Grad student descent

ImageOn January 24, I attended a 1-day data science symposium at Harvard University with the fun title ‘Weathering the Data Storm‘. I imagine being in a tiny boat on the endless beautiful sea of data, and then a big data storm comes up! Numbers and pieces of text fly through the air… they hit me hard in the face like hail, pile up in my boat… and I’m in dire need of some clever algorithms to take care of all that data, so that I won’t get hurt, my boat won’t sink! 

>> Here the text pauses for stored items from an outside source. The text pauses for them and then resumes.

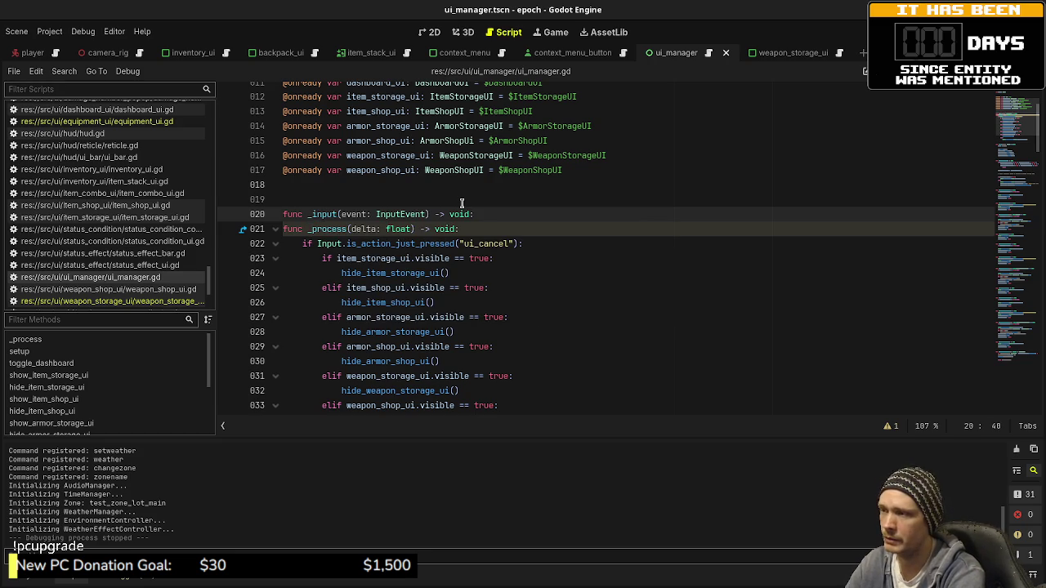
pyautogui.press('Return')
pyautogui.write('if even')
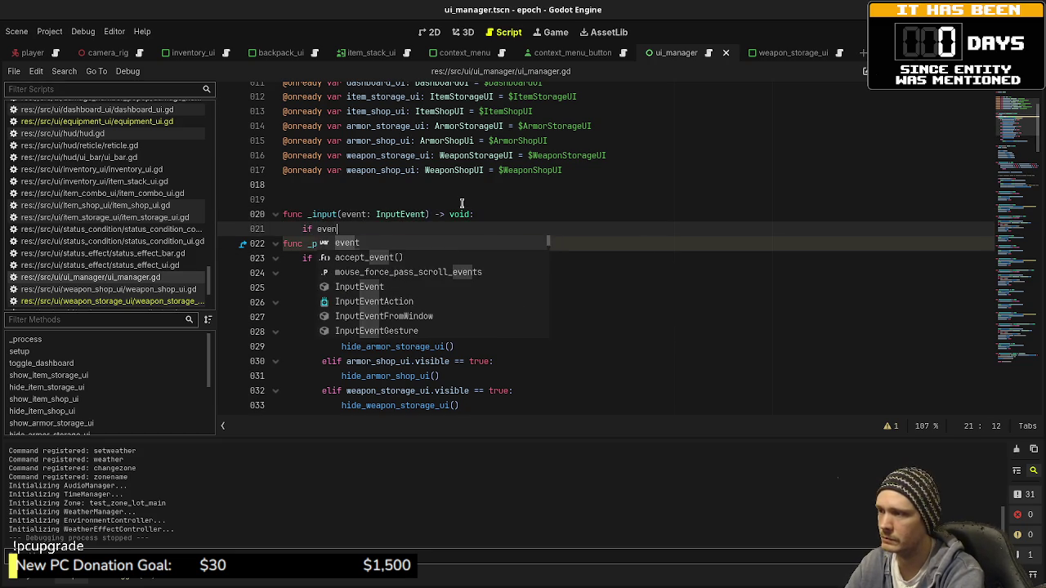
pyautogui.write('t is MouseButt')
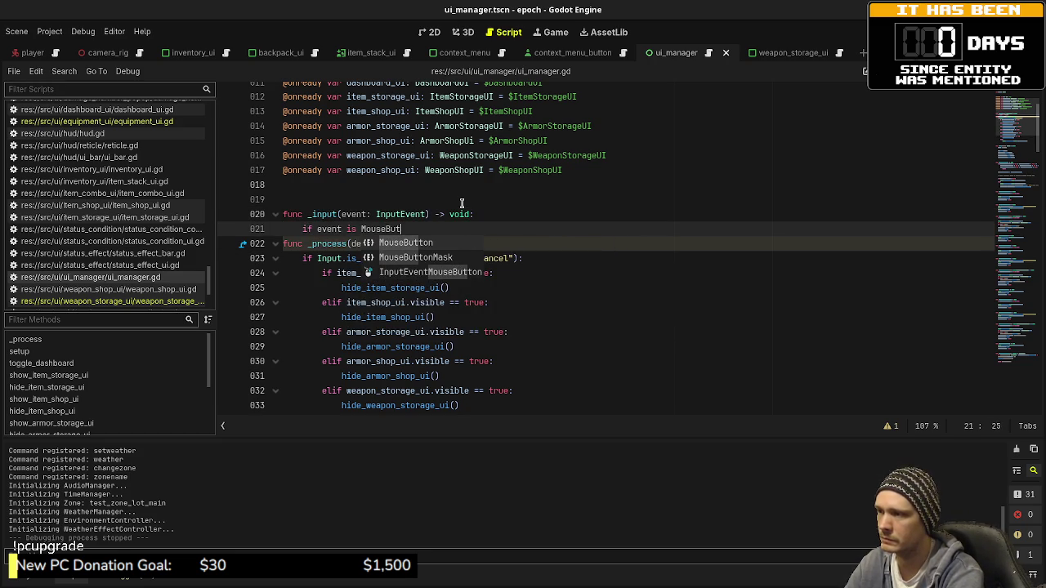
pyautogui.press('Down')
pyautogui.press('Down')
pyautogui.press('Return')
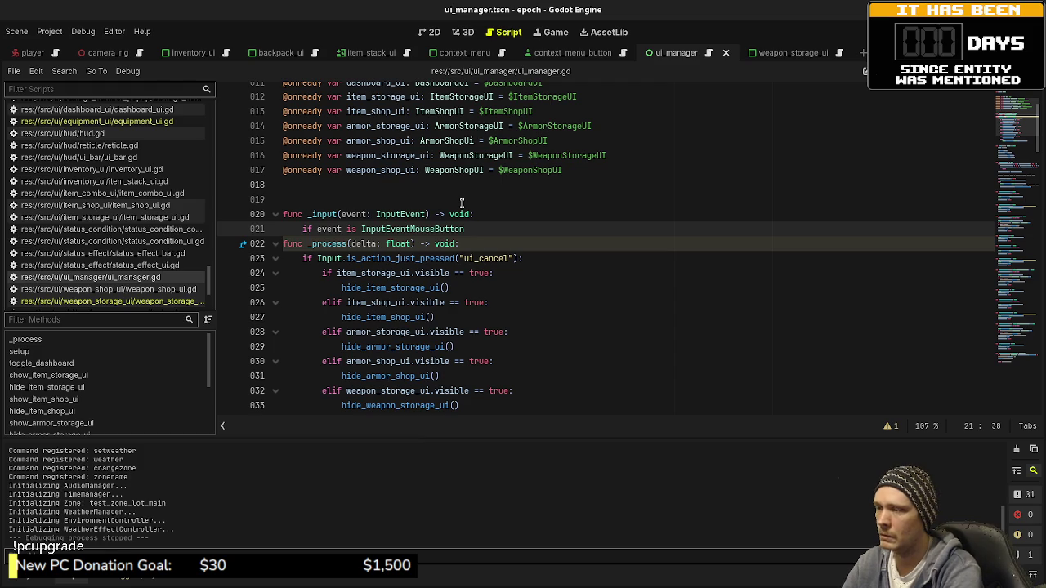
pyautogui.press('BackSpace')
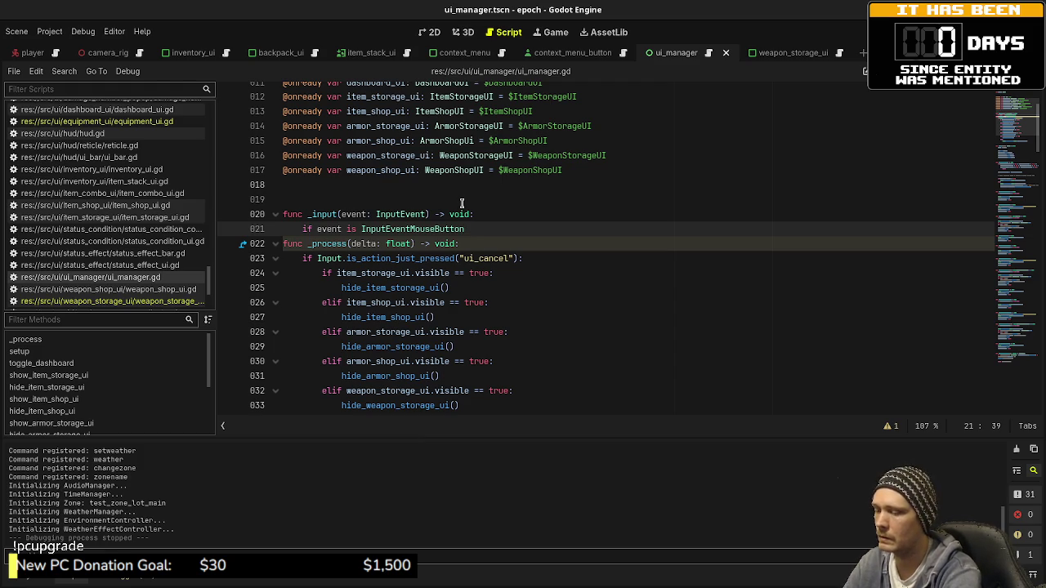
pyautogui.write('&& event.is_pre')
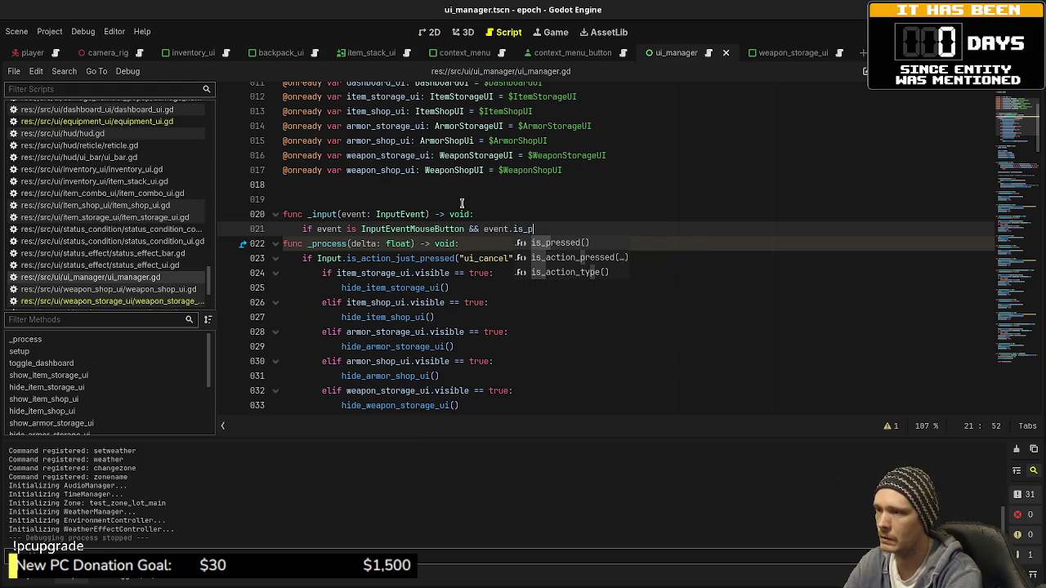
pyautogui.press('Return')
pyautogui.write(':')
pyautogui.press('Return')
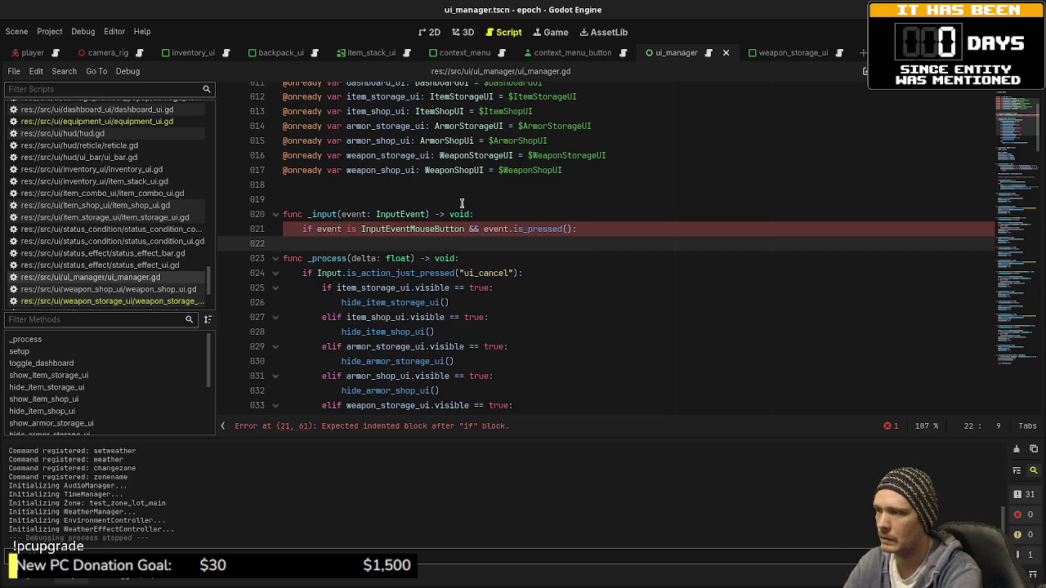
pyautogui.write('current_context_')
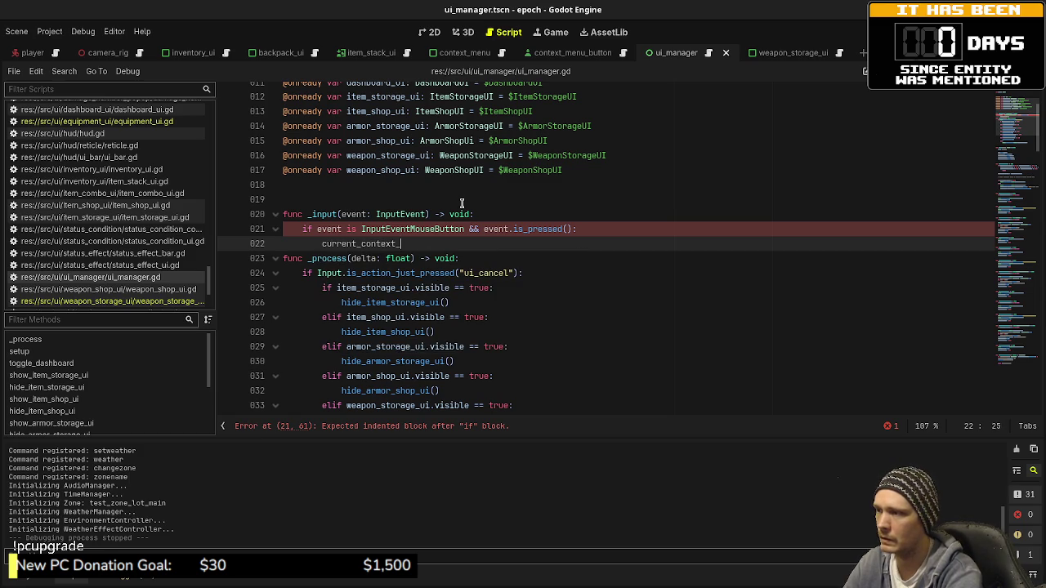
pyautogui.write('menu.queue_free()')
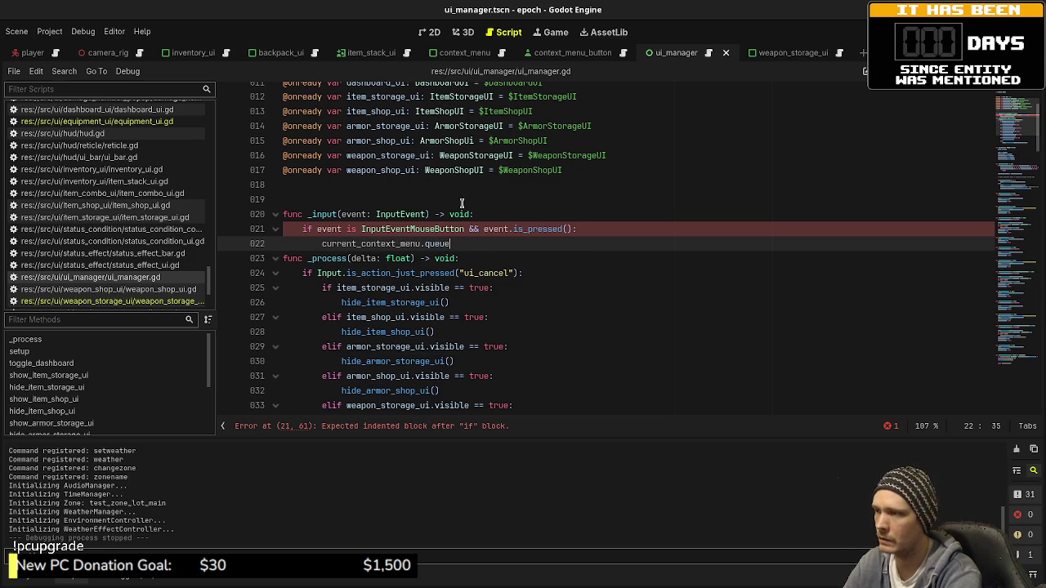
pyautogui.press('Return')
pyautogui.press('Return')
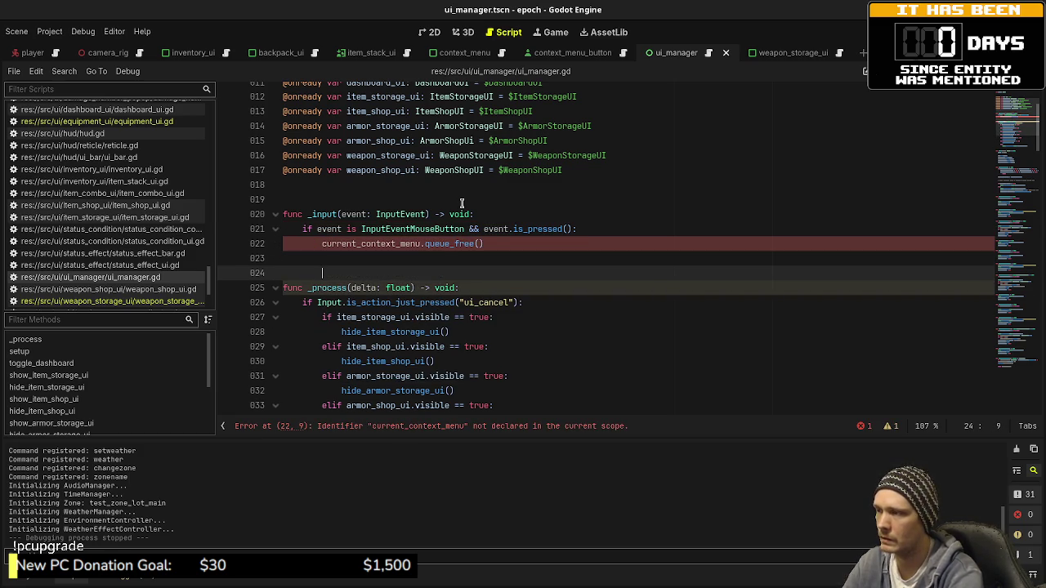
# - Declare var current_context_menu: ContextMenu = null below the onready variables and save
pyautogui.click(594, 166)
pyautogui.press('Return')
pyautogui.press('Return')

In line with the fun title, there were lots of fun talks. The funniest quote of the day clearly goes to Ryan Adams from Harvard University, when he introduced a new name for a common machine learning ‘method’: grad student descent. He talked about a ‘meta-problem’ of machine learning: Most machine learning algorithms are sufficiently complex to give great results – if they are run with parameters that are adapted to the problem at hand. For example, to work with a neural network you have to choose the number of layers, the weight regularization, the layer size, which non-linearity, the batch size, the learning rate schedule, the stopping conditions… How do people choose these parameters? Mostly with ad hoc, black magic methods. One method, common in academia, is ‘grad student descent’ (a pun on gradient descent), in which a graduate student fiddles around with the parameters until it works. It’s kind of sad, but it’s so true! Of course, Ryan Adams then went on to discuss better solutions (‘meta-algorithms’ that automatically find the parameters), but it was the ‘grad student descent’ that stuck to everyone’s mind.

Rachel Schutt form News Corps mused on the perennial question ‘What is a data scientist?’ She cited the well-known definition by Josh Wills from Cloudera, which I really like:

Data scientist = “Person who is better at statistics than any software engineer and better at software engineering than any statistician.”

But I hadn’t yet heard the clever rephrasing by Will Cukierski of Kaggle:

Data scientist = “Person who is worse at statistics than any statistician and worse at software engineering than any software engineer.”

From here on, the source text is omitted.